In particular some things I DON’T want to see above the fold:
- Monster foreground graphics that eat up so much space there’s no room for other content.
- Noisy visuals and animation, that draw the eye away from the other features. Keep your graphics simple and low key, and don’t use animation or video unless that is absolutely the best way to communicate the essential features I’ve listed above.
- Huge blocks of text that can’t be skimmed by a busy, easily-distracted visitor. Your text must be concise and easy to skim.
- A form with an intimidating number of compulsory fields. Hide the form in a pop-up, or put it lower on the page.
- Popups and other visual clutter (except for the essential cookie consent notice).
Be particularly wary of using photos and videos of real faces in this part of the page. Our brains are hard wired to look at faces so they draw the viewer’s attention like a magnet – which means other, more persuasive parts of the page will be ignored. Don’t show faces unless the face is somehow central to your story.
Some technical aspects to remember when designing the above-the-fold section:
- The page fold falls in different places depending on the size of a user’s browsing window. If you do your design work on a huge screen, be mindful that your average user’s page fold will be a lot higher than yours – so things on the lower part of your screen won’t be visible to them.
- When your page is live for a real user they will see your consent banner and potentially other pop-ups that are added by your martech stack. For example, they might see a live chat window. These might hide some of the key elements of your page. Test your landing page in the live environment before you finalise the design. You might need to move things around so that your cookie bar doesn’t conceal some crucial element!

Lastly, don’t be too clever in this part of the landing page. You need to grab the visitor’s attention quickly and you can’t assume they are motivated to put a lot of cognitive effort into understanding your page. This isn’t the place for tricky puns or subtle attempts at thought leadership. Keep it simple and direct.
Getting this above-the-fold section right is HARD. You have limited screen real estate and so many things that you want to say to your visitor! But you must make those prioritisation choices if you want to maximize the performance of your landing page. If you’re doing this part of the design process right, those trade-off choices should feel agonising and brutal.
The top section on mobile
The same principles about the above-the-fold “payload” apply on a mobile device. And that makes the layout trade-offs even more painful because, obvs, a mobile’s screen is a lot smaller than a computer’s. But you have a little more leeway about the “fold”. It’s more natural to scroll down on a phone than on a computer. (And it’s HARDER for a person on a phone to hit the “back button”.) So a person browsing your landing page on a phone screen might scroll through, say, two or three screenfuls before they reach a decision about your page.
So instead of “these things MUST be above the page fold”, on mobile we can change that to “these things should IDEALLY be above the page fold, but if not, they MUST be present in the first two or three screens”.

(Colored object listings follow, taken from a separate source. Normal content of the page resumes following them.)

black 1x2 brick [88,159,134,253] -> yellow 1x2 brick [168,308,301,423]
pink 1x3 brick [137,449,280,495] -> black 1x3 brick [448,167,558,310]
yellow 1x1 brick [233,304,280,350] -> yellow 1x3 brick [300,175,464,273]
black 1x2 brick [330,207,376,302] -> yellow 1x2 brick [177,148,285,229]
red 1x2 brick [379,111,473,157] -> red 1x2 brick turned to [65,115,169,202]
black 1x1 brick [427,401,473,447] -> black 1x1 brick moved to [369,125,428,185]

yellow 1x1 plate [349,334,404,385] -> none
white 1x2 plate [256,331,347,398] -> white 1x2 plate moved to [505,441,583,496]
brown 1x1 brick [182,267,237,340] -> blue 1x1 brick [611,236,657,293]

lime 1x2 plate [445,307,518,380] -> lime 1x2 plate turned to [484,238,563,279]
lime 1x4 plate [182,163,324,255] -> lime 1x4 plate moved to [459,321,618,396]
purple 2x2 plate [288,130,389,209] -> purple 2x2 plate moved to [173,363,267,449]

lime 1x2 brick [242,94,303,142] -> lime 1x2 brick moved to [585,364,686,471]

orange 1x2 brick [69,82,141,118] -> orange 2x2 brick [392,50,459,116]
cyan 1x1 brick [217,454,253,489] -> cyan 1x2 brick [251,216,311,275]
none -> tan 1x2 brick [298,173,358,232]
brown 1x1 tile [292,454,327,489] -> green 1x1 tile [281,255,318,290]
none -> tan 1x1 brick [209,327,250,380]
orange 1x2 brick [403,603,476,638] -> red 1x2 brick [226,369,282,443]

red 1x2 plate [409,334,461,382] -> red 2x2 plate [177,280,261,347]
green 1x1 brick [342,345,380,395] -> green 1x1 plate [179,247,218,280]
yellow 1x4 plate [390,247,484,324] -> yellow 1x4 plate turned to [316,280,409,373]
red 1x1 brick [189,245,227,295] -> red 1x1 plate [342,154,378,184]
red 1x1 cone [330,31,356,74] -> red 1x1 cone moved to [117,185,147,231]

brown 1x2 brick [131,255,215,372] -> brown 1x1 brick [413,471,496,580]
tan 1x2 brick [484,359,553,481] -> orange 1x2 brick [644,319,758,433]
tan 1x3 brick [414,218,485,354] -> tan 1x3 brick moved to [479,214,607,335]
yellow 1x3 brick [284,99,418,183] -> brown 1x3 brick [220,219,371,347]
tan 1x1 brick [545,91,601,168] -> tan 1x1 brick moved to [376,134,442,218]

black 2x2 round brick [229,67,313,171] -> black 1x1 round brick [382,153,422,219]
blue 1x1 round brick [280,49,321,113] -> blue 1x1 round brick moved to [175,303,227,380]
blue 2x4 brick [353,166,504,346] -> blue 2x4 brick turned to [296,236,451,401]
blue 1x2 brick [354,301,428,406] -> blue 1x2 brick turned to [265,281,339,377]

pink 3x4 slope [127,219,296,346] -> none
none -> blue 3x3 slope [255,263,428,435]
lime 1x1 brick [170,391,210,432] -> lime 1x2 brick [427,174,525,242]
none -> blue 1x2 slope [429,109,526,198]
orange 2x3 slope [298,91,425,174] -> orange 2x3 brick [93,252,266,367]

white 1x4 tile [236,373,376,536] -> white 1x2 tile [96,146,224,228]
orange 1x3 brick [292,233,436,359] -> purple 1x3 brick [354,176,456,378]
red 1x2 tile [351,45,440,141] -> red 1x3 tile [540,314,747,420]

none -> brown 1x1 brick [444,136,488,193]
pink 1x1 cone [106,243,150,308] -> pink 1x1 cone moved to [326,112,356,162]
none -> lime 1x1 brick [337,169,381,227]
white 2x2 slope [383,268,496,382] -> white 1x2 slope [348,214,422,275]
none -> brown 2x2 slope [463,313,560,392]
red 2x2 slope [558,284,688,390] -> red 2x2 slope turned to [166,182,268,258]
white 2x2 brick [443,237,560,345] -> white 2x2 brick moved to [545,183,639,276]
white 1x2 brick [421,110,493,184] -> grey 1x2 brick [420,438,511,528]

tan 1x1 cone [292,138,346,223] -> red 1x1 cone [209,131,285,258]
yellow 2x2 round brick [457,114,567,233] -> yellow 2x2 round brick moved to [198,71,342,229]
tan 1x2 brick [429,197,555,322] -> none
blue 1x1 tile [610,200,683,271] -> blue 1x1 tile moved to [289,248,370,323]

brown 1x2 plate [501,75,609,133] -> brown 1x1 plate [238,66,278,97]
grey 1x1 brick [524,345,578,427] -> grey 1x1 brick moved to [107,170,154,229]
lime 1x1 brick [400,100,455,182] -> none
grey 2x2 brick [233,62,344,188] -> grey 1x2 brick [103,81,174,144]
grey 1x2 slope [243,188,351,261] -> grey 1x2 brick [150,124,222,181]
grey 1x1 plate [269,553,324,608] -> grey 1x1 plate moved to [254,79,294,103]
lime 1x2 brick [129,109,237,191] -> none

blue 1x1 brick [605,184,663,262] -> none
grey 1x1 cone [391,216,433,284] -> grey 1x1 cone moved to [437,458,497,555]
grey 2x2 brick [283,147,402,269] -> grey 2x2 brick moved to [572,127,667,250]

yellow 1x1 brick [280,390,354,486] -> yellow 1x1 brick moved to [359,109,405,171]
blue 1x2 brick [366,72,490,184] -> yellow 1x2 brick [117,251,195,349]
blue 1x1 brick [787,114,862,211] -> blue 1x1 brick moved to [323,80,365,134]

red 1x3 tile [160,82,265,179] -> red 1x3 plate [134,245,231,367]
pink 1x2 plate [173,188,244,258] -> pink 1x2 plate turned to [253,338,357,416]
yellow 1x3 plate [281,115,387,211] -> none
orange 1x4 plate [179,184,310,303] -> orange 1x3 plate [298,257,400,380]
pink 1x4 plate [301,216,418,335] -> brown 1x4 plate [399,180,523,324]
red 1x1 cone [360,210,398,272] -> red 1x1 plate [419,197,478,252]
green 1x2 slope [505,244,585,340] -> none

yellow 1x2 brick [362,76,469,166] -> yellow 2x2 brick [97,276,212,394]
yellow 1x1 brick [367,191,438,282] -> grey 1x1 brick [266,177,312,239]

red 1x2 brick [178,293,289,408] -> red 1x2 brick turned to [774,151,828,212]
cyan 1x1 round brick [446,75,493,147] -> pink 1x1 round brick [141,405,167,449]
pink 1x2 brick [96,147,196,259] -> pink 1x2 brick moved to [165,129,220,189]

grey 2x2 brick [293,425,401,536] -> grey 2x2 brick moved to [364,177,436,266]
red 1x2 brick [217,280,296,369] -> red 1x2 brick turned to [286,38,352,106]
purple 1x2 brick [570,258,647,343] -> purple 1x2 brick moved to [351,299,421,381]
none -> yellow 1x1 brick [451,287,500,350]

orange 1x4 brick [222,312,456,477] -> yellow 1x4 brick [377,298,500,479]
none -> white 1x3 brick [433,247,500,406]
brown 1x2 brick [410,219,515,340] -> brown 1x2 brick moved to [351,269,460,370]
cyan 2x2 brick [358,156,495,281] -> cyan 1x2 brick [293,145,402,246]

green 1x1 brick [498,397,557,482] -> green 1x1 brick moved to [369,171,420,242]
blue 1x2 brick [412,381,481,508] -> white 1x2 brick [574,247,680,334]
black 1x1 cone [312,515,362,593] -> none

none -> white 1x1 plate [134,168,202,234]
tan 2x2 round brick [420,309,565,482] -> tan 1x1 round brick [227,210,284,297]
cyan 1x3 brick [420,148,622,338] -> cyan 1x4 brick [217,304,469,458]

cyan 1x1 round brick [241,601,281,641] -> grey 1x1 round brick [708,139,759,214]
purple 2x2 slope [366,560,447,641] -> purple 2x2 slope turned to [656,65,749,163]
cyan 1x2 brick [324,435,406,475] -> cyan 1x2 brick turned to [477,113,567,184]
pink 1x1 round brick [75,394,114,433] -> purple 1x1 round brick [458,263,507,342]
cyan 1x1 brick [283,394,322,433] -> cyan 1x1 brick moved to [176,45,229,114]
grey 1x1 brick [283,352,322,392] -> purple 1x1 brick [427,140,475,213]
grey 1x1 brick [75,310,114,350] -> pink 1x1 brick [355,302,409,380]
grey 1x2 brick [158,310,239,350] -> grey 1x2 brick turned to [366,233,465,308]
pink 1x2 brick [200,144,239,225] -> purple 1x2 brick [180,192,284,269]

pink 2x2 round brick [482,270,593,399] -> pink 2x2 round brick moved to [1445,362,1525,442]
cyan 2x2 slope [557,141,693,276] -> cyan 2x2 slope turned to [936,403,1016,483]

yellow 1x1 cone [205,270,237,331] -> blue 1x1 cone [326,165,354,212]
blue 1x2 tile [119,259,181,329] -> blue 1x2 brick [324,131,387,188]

In any case, remember that your landing page is going to look very different to a visitor on a mobile device than to someone on a computer. But that mobile user is just as likely to become a good lead. (For most of our client campaigns we find around 50% of our leads come from mobile visitors.) So pay attention to the mobile experience.
User testing for a landing page
Once you’ve made all those agonizing decisions about what to put above the fold and what to push down the page, wouldn’t it be good to have some way to test whether you have them right?
A word to the wise: the above-the-fold section of a landing page design makes a great subject for a 5 second user test. Enough said.
Guideline 3: obsess about the call to action

All of your good work so far will come to nothing unless you have a good call to action and your landing page design works well in support of that CTA.
You should obsess about this aspect of your landing page and do everything you can to optimise it. A 10% improvement in the effectiveness of your CTA means 10% more leads. Simple as.